Question

Hunter and Brian are creating a poster for a project and they need to combine two different size boards to create their project. If the total area cannot exceed 7x to the second power -6x+2 square inches and one board Is 2x to the second power -9x+8 square inches, then what must be the maximum area of the second board?

Answer 1

Answer:

5x² + 3x - 6

Step-by-step explanation:

Data:

• Total area: 7x² - 6x + 2

• Area of one board: 2x² - 9x + 8

• Area of the other board: f(x)

The addition of the area of the two boards cannot exceed the total area. Then:

f(x) + 2x² - 9x + 8 ≤ 7x² - 6x + 2

f(x) ≤ 7x² - 6x + 2 - 2x² + 9x - 8

f(x) ≤ (7x² - 2x²) + (-6x + 9x) + (2 - 8)

f(x) ≤ 5x² + 3x - 6 in square inches

Answer 2

Answer:

The maximum area of the second board must be $(5x^2+3x-6)$ square inches.

Step-by-step explanation:

The total area of two different size boards cannot exceed $(7x^2-6x+2)$ square inches.

The area of one board is  $(2x^2-9x+8)$ square inches.

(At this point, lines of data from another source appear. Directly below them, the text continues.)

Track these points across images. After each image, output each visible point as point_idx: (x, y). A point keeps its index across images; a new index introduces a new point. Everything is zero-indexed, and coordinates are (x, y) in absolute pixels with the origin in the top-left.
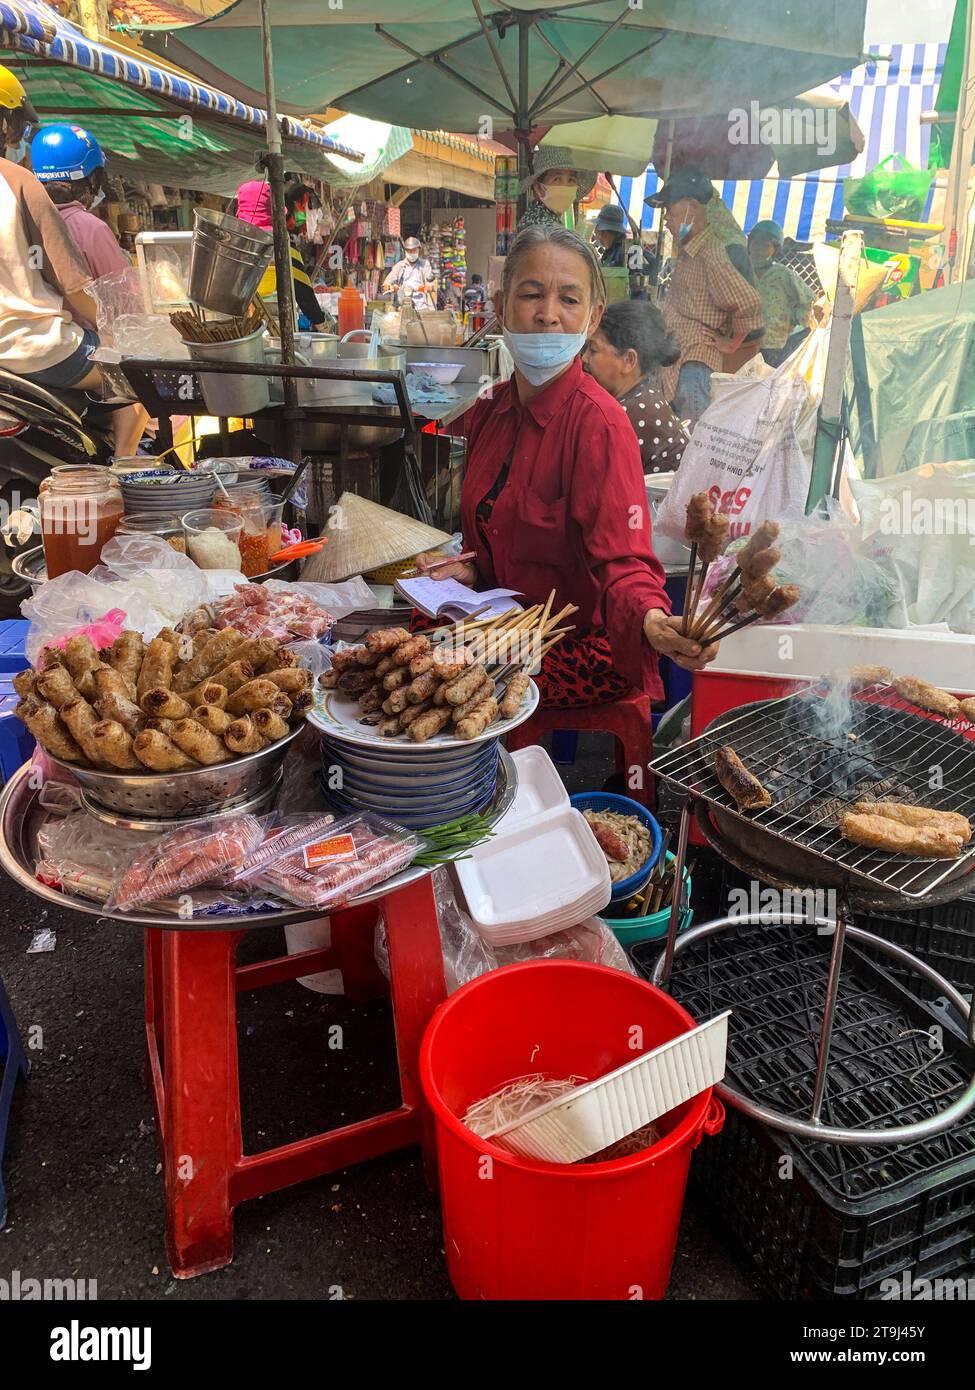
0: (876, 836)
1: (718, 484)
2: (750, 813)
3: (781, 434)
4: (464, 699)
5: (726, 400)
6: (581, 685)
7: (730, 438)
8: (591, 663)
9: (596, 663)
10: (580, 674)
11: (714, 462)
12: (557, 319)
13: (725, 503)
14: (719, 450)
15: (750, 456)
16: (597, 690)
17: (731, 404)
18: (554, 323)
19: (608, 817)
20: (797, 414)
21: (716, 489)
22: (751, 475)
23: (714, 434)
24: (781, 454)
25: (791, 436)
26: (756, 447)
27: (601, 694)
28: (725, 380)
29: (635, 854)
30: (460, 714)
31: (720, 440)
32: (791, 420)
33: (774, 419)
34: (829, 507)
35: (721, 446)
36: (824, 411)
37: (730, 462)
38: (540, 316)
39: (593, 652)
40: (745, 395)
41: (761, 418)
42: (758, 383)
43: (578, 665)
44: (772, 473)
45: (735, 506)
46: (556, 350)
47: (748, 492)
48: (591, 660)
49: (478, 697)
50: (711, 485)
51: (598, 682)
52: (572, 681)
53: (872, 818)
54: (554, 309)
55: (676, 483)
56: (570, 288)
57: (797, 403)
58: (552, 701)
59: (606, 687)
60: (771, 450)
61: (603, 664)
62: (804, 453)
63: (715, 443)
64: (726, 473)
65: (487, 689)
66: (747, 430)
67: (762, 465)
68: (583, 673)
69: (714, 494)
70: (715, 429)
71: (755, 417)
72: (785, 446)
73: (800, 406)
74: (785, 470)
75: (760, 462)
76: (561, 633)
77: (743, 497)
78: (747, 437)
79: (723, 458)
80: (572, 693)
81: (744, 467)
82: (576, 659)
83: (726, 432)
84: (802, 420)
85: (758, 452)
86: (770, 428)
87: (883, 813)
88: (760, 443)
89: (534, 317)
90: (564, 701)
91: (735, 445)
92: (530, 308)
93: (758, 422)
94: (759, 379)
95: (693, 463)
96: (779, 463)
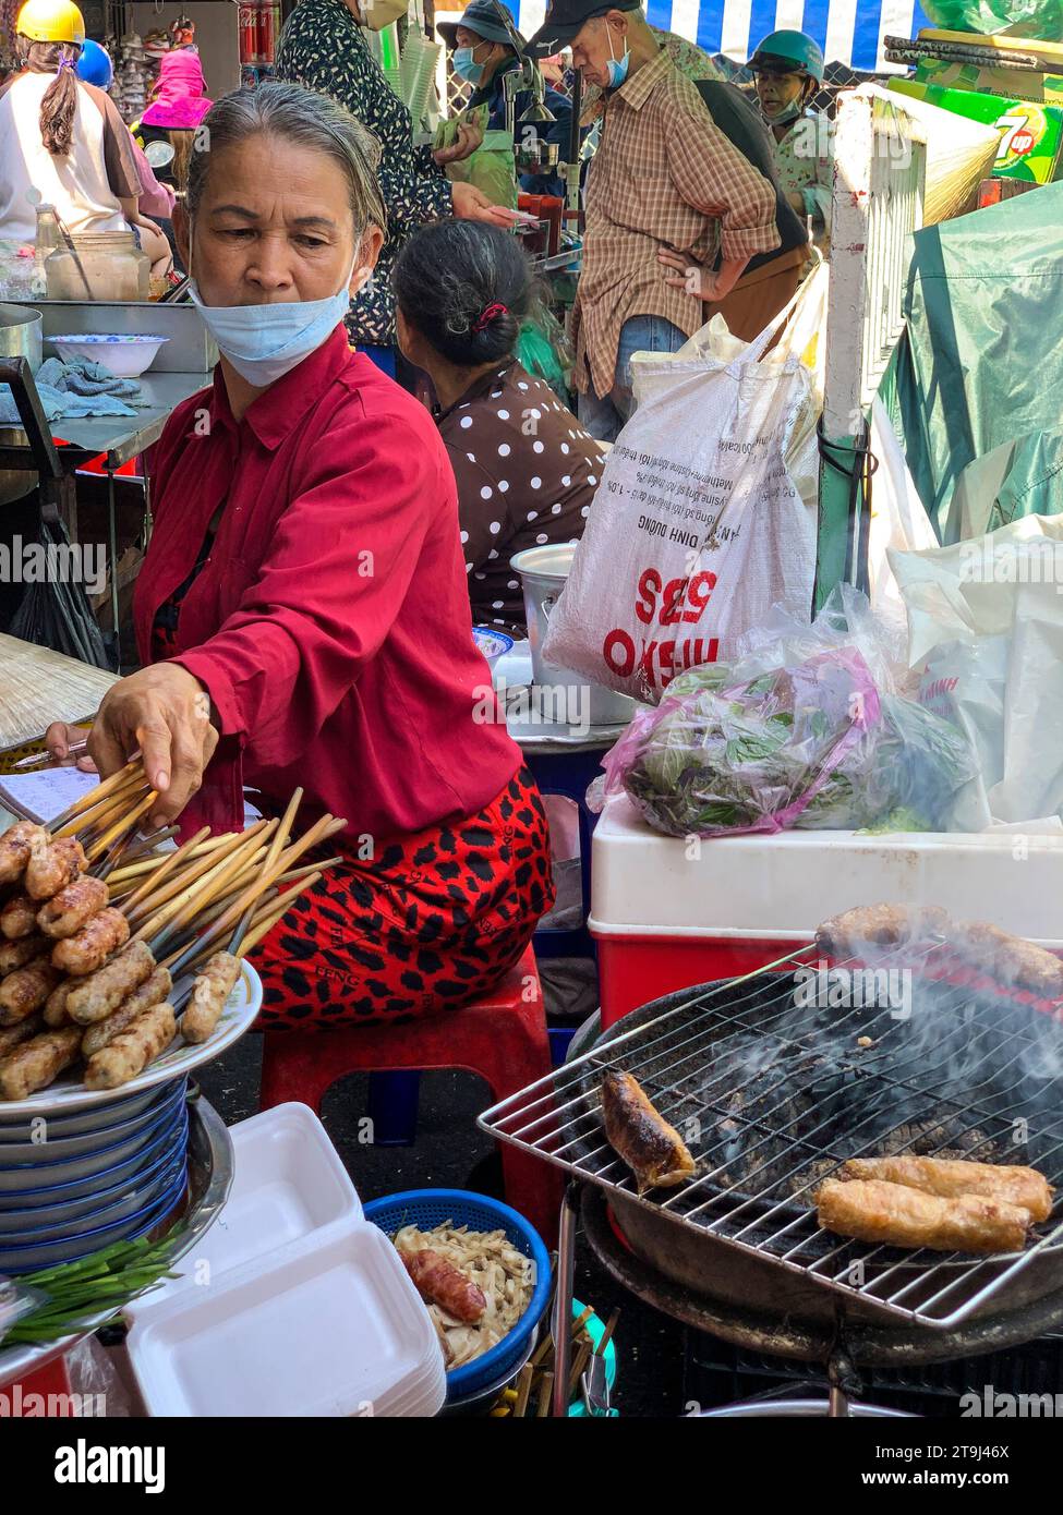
0: (877, 1219)
1: (654, 566)
2: (659, 1194)
3: (763, 470)
4: (104, 1010)
5: (661, 404)
6: (394, 970)
7: (671, 477)
8: (411, 922)
9: (420, 923)
10: (391, 948)
11: (647, 524)
12: (288, 278)
13: (670, 602)
14: (652, 500)
15: (711, 510)
16: (430, 980)
17: (670, 411)
18: (283, 285)
19: (449, 1238)
20: (789, 430)
21: (651, 575)
22: (715, 546)
23: (644, 469)
24: (765, 505)
25: (780, 472)
26: (721, 493)
27: (443, 988)
28: (657, 367)
29: (499, 1308)
30: (97, 1039)
31: (655, 481)
32: (778, 441)
33: (750, 438)
34: (848, 605)
35: (656, 492)
36: (827, 425)
37: (675, 522)
38: (254, 273)
39: (411, 900)
40: (696, 394)
41: (727, 436)
42: (719, 372)
43: (384, 929)
44: (751, 543)
45: (688, 607)
46: (288, 333)
47: (711, 579)
48: (410, 917)
49: (135, 1006)
50: (643, 568)
51: (429, 961)
52: (373, 962)
53: (870, 1188)
54: (279, 258)
55: (579, 564)
56: (312, 221)
57: (789, 408)
58: (340, 1008)
59: (448, 973)
60: (749, 496)
61: (435, 924)
62: (806, 502)
63: (645, 487)
64: (670, 546)
65: (154, 989)
66: (703, 462)
67: (734, 528)
68: (397, 943)
69: (650, 585)
70: (645, 459)
71: (715, 436)
72: (772, 491)
73: (794, 415)
74: (773, 535)
75: (729, 521)
76: (314, 873)
77: (703, 590)
78: (703, 473)
79: (661, 516)
80: (378, 989)
81: (701, 530)
82: (379, 917)
83: (663, 464)
84: (797, 442)
85: (723, 503)
86: (743, 457)
87: (893, 1177)
88: (728, 485)
89: (244, 275)
90: (363, 1007)
91: (681, 490)
92: (234, 257)
93: (721, 445)
94: (720, 362)
95: (608, 525)
96: (762, 524)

Suppose, the area of the second board is  $y$ square inches.

That means......

$y+(2x^2-9x+8)\leq 7x^2-6x+2\\ \\ y\leq (7x^2-6x+2)-(2x^2-9x+8)\\ \\y \leq 7x^2-6x+2-2x^2+9x-8\\ \\ y\leq 5x^2+3x-6$

So, the maximum area of the second board must be $(5x^2+3x-6)$ square inches.